El olor a salitre del Cantábrico es solo la puerta de entrada a esta villa histórica situada a tan solo unos pasos de la frontera francesa. Pocas localidades medievales pueden presumir de murallas que miran al mar y de ofrecer, desde su paseo marítimo, vistas directas a la ciudad vasco-francesa de Hendaya.

Hondarribia ha sobrevivido a siglos de historia con el privilegio poco común de asomarse al azul del Cantábrico.

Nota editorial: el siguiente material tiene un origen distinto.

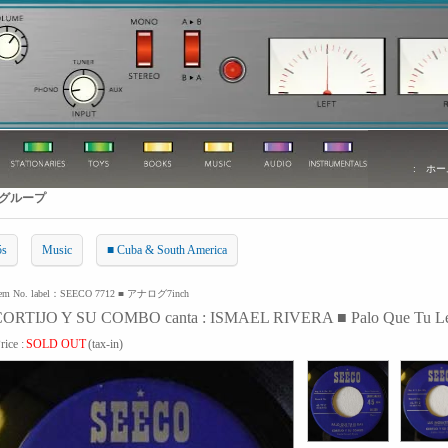
:
ホー
グループ
5s
Music
■ Cuba & South America
tem No. label：SEECO 7712 ■ アナログ7inch
ORTIJO Y SU COMBO canta : ISMAEL RIVERA ■ Palo Que Tu Le Da
rice :
SOLD OUT
(tax-in)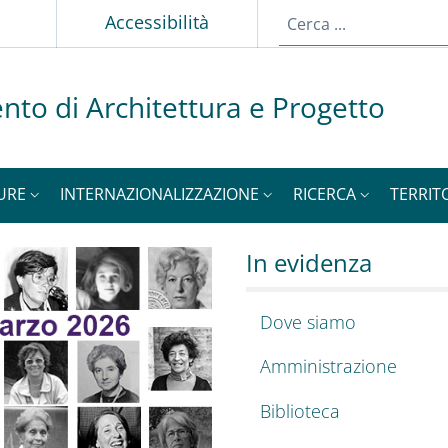
p
Accessibilità
nto di Architettura e Progetto
URE
INTERNAZIONALIZZAZIONE
RICERCA
TERRIT
hitettura e Progett
o del DiAP
In evidenza
Dove siamo
Amministrazione
Biblioteca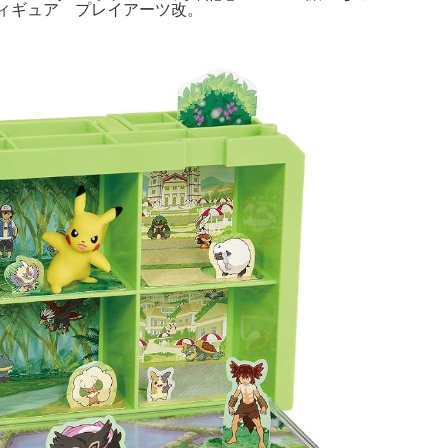
 フィギュア プレイアーツ改。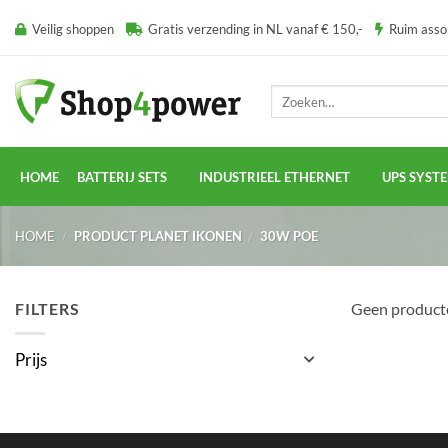
Ga
Veilig shoppen
Gratis verzending in NL vanaf € 150,-
Ruim ass
naar
inhoud
Zoeken
naar:
HOME
BATTERIJ SETS
INDUSTRIEEL ETHERNET
UPS SYST
HOME
/
PRODUCT PLANET IKONEN
/
30W POE
FILTERS
Geen producte
Prijs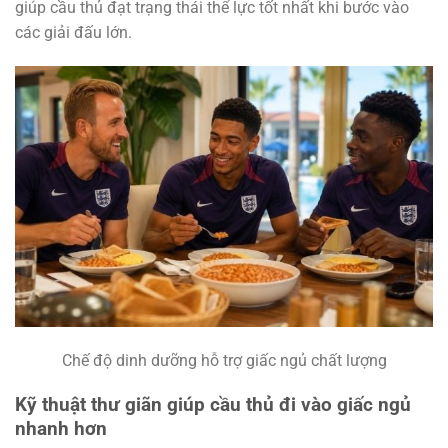
giúp cầu thủ đạt trạng thái thể lực tốt nhất khi bước vào
các giải đấu lớn.
Chế độ dinh dưỡng hỗ trợ giấc ngủ chất lượng
Kỹ thuật thư giãn giúp cầu thủ đi vào giấc ngủ
nhanh hơn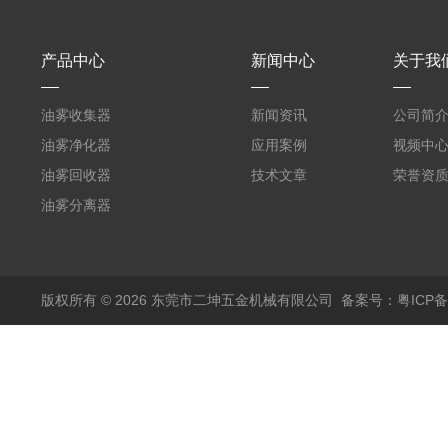
产品中心
新闻中心
关于我
油雾收集器
新闻资讯
公司简
油雾净化器
应用案例
视频中
油雾回收器
技术文章
荣誉资
油雾分离器
版权所有 © 2026 东莞市二坤五金机械有限公司
备案号：粤ICP备1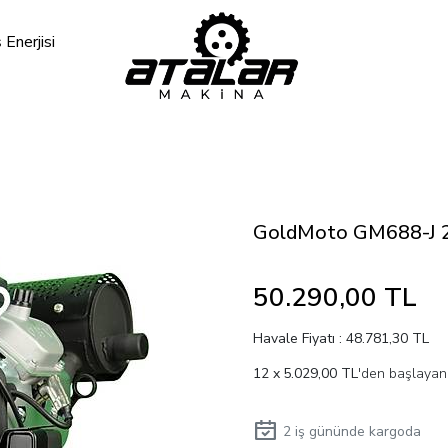
Enerjisi
GoldMoto GM688-J 22
50.290,00 TL
Havale Fiyatı : 48.781,30 TL
5.029,00 TL
'den başlayan 
2
iş gününde kargoda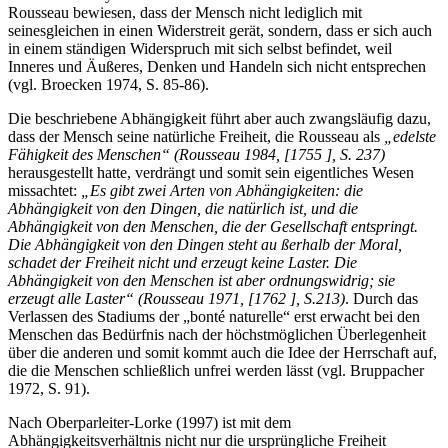
Rousseau bewiesen, dass der Mensch nicht lediglich mit
seinesgleichen in einen Widerstreit gerät, sondern, dass er sich auch
in einem ständigen Widerspruch mit sich selbst befindet, weil
Inneres und Äußeres, Denken und Handeln sich nicht entsprechen
(vgl. Broecken 1974, S. 85-86).
Die beschriebene Abhängigkeit führt aber auch zwangsläufig dazu,
dass der Mensch seine natürliche Freiheit, die Rousseau als
„edelste
Fähigkeit des Menschen“ (Rousseau 1984, [1755 ], S. 237)
herausgestellt hatte, verdrängt und somit sein eigentliches Wesen
missachtet:
„Es gibt zwei Arten von Abhängigkeiten: die
Abhängigkeit von den Dingen, die natürlich ist, und die
Abhängigkeit von den Menschen, die der Gesellschaft entspringt.
Die Abhängigkeit von den Dingen steht au ßerhalb der Moral,
schadet der Freiheit nicht und erzeugt keine Laster. Die
Abhängigkeit von den Menschen ist aber ordnungswidrig; sie
erzeugt alle Laster“ (Rousseau 1971, [1762 ], S.213)
. Durch das
Verlassen des Stadiums der „bonté naturelle“ erst erwacht bei den
Menschen das Bedürfnis nach der höchstmöglichen Überlegenheit
über die anderen und somit kommt auch die Idee der Herrschaft auf,
die die Menschen schließlich unfrei werden lässt (vgl. Bruppacher
1972, S. 91).
Nach Oberparleiter-Lorke (1997) ist mit dem
Abhängigkeitsverhältnis nicht nur die ursprüngliche Freiheit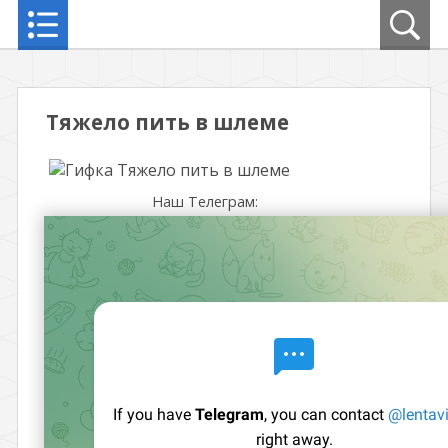
Тяжело пить в шлеме
Наш Телеграм:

Sus murallas medievales del siglo XIII, sus calles empedradas y su identidad fronteriza dan a este pintoresco lugar del País Vasco una combinación difícil de igualar.
Su estratégica ubicación, en la desembocadura del río Bidasoa y frente a Francia, la convirtió en el pasado en plaza militar clave, de ahí que sus murallas no sean decorativas, sino auténticas estructuras defensivas que a día de hoy definen el perfil de la villa.
Una fortaleza medieval con carácter marinero
El alma marinera de Fuenterrabía, como se conoce a la localidad en castellano, se hace especialmente visible en el Barrio de La Marina, lleno de color y vitalidad. Situado junto al puerto, este antiguo barrio de pescadores despliega fachadas y balcones pintados en tonos verdes, azules y rojos que acompañan a las terrazas llenas de flores. Sin duda, un contraste frente a la sobriedad medieval de su casco histórico completamente amurallado y declarado Conjunto Histórico-Artístico.

A diferencia de otras ciudades amuralladas del interior, como puede ser Ávila, donde la muralla domina un paisaje mesetario, en Hondarribia el horizonte es azul y salino, y ahí está la clave de su magnetismo y su encanto.
Ideal para una escapada desde San Sebastián
Aunque bien merece un viaje propio, Hondarribia es también una escapada perfecta desde San Sebastián, situada a tan solo 20 kilómetros al oeste. También debería formar parte de tu lista de paradas imprescindibles si estás planeando una ruta en coche por el País Vasco.

En una visita de un día conviene recorrer el perímetro de las murallas, caminar por las calles empedradas del casco histórico (en la Calle Mayor, la principal arteria del casco viejo, se encuentran algunos de los edificios más destacados), asomarse a la plaza de Armas donde se sitúa el Castillo de Carlos V (hoy convertido en Parador), pasear por el Barrio de la Marina y terminar el día contemplando el atardecer frente a la bahía de Txingudi.
El viaje continúa en la mesa
Y estando donde estás, la gastronomía es parte inseparable de este viaje que no termina en las murallas: continúa en el plato. La proximidad al puerto marca la cocina local, por lo que la merluza del Cantábrico, el rodaballo y el besugo a la parrilla o el txangurro y los mariscos frescos protagonizan las cartas. Donde seguro no te equivocarás es en la Hermandad de Pescadores. Aquí, el protagonista absoluto es el producto.
Y una escapada al País Vasco no está completa sin el ritual de ir de pintxos: no es solo un aperitivo, es cultura gastronómica. El lugar por excelencia para degustarlos es el restaurante Gran Sol. Entra, pide una copa de txakoli y déjate guiar por la barra.